Solve word problems involving addition and subtraction of fractions referring to the same whole, including cases of unlike denominators, e.g., by using visual fraction models or equations to represent the problem. Use benchmark fractions and number sense of fractions to estimate mentally and assess the reasonableness of answers. For example, recognize an incorrect result 2/5 + 1/2 = 3/7, by observing that 3/7 < 1/2.
Find the greatest common factor of two whole numbers less than or equal to 100 and the least common multiple of two whole numbers less than or equal to 12. Use the distributive property to express a sum of two whole numbers 1–100 with a common factor as a multiple of a sum of two whole numbers with no common factor. For example, express 36 + 8 as 4 (9 + 2).

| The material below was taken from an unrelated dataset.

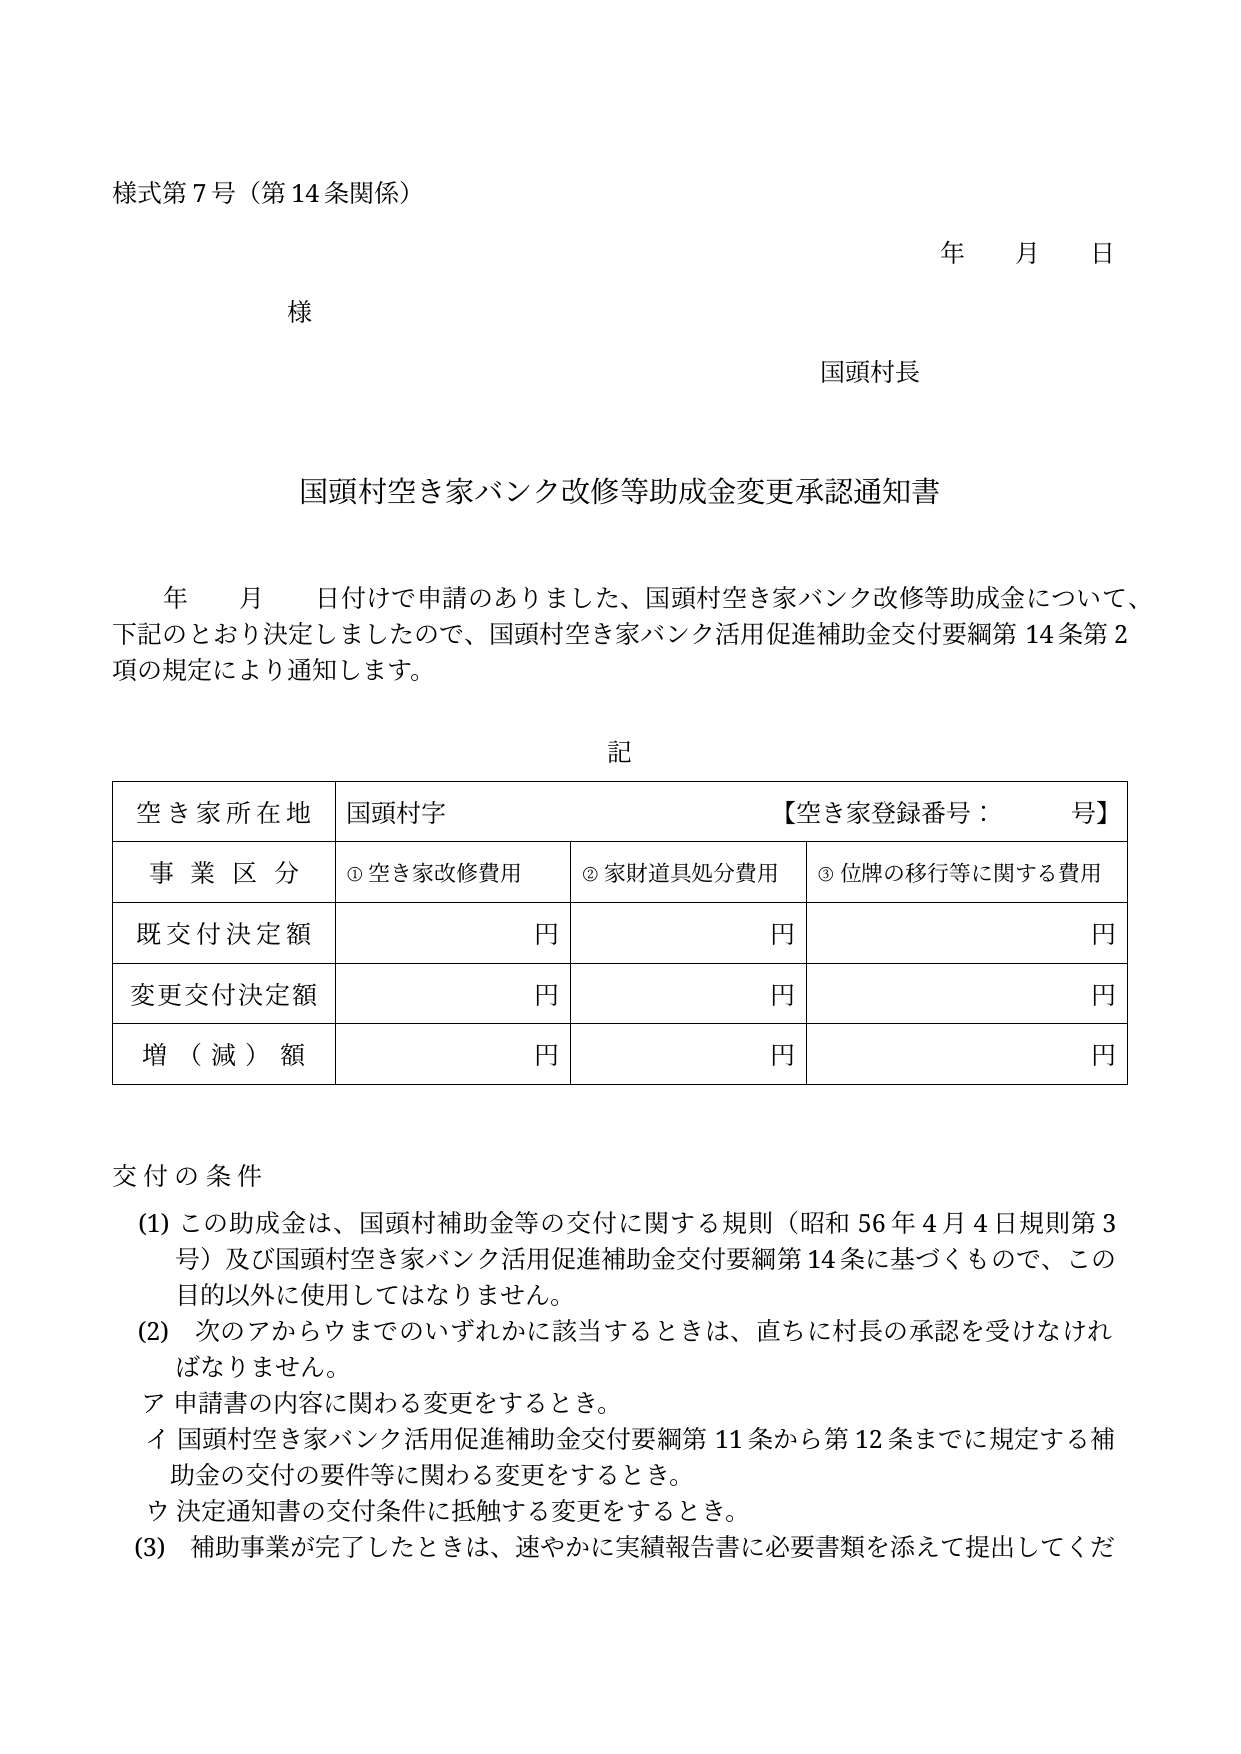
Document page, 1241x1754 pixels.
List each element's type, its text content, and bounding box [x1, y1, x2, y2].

Understand the concept of a ratio and use ratio language to describe a ratio relationship between two quantities. For example, “The ratio of wings to beaks in the bird house at the zoo was 2:1, because for every 2 wings there was 1 beak.” “For every vote candidate A received, candidate C received nearly three votes.”

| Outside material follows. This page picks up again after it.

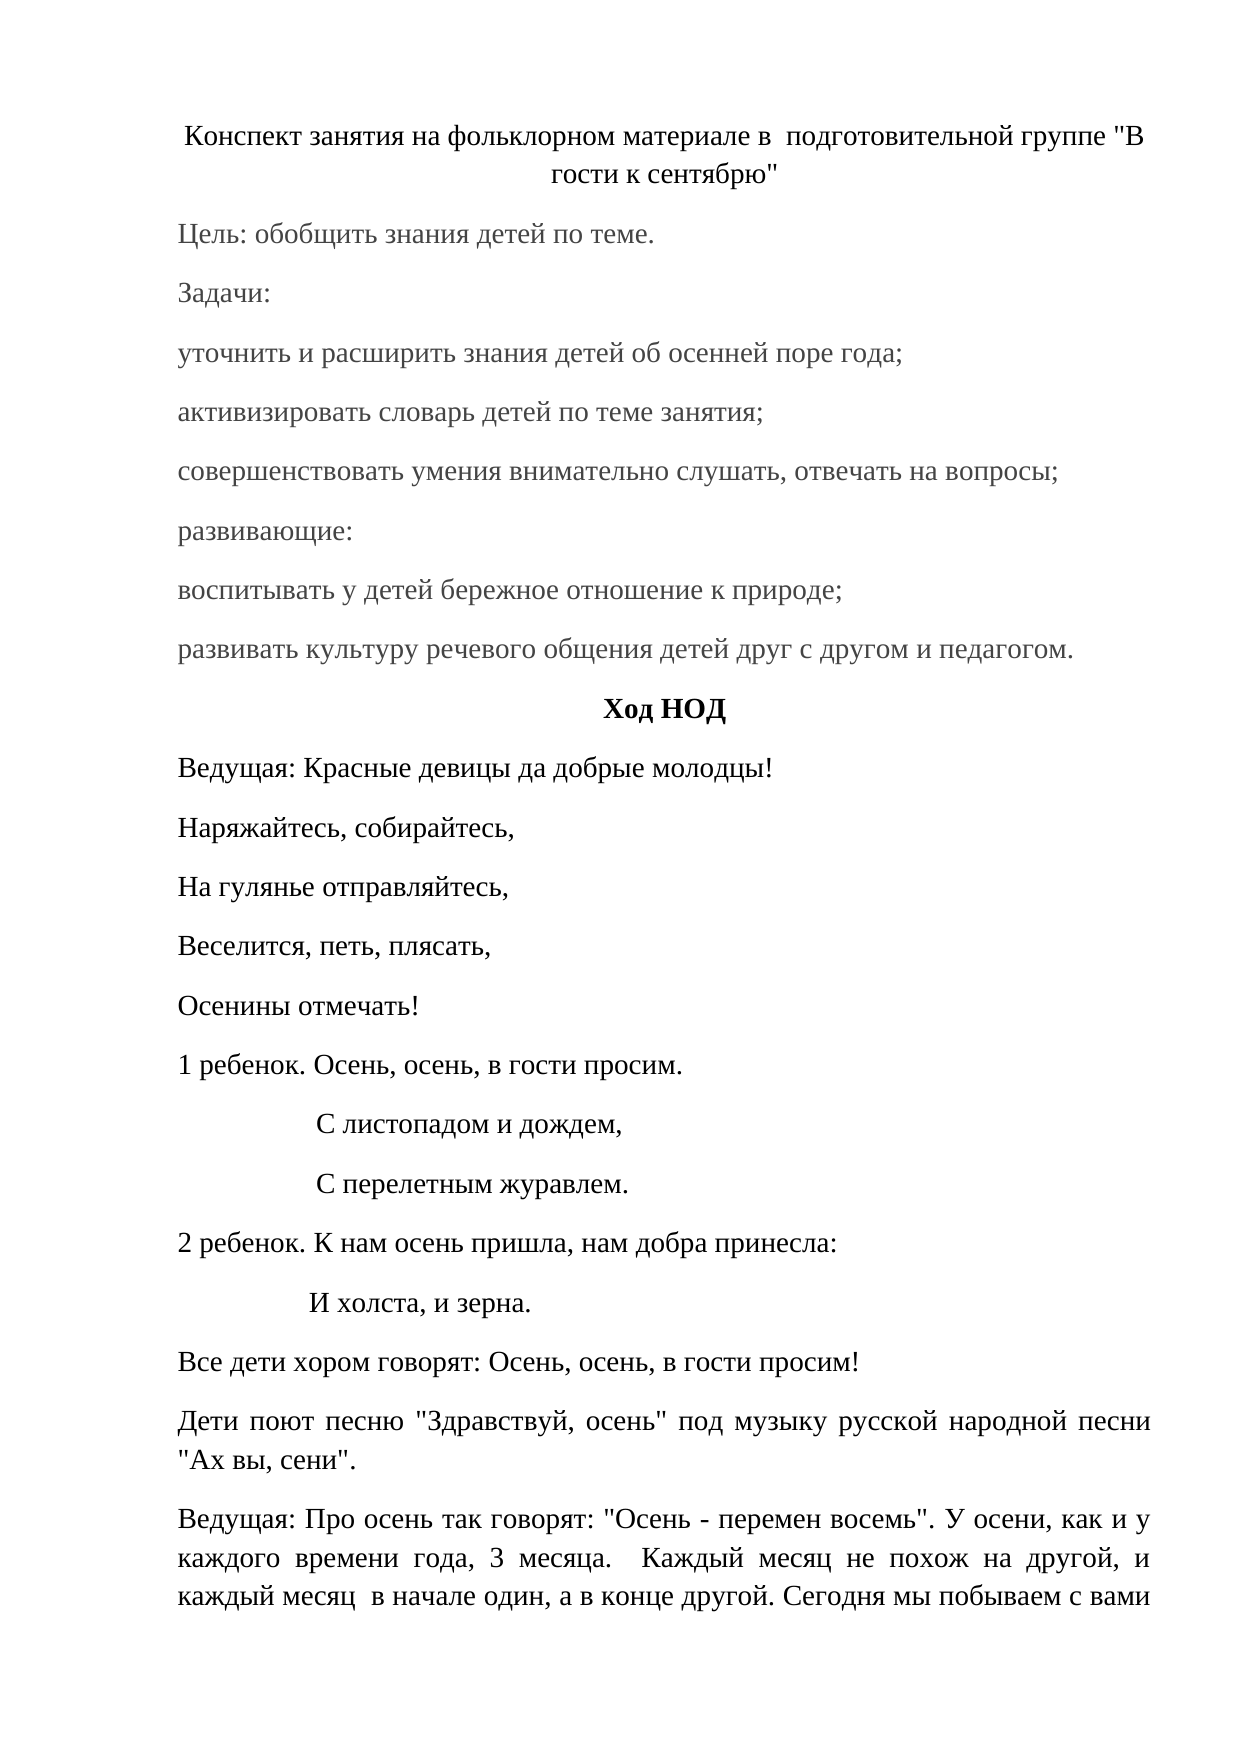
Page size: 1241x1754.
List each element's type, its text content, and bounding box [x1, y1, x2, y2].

Understand the concept of a unit rate 𝘢/𝘣 associated with a ratio 𝘢:𝘣 with 𝘣 ≠ 0, and use rate language in the context of a ratio relationship. For example, “This recipe has a ratio of 3 cups of flour to 4 cups of sugar, so there is 3/4 cup of flour for each cup of sugar.” “We paid $75 for 15 hamburgers, which is a rate of $5 per hamburger.”
Use ratio and rate reasoning to solve real-world and mathematical problems, e.g., by reasoning about tables of equivalent ratios, tape diagrams, double number line diagrams, or equations.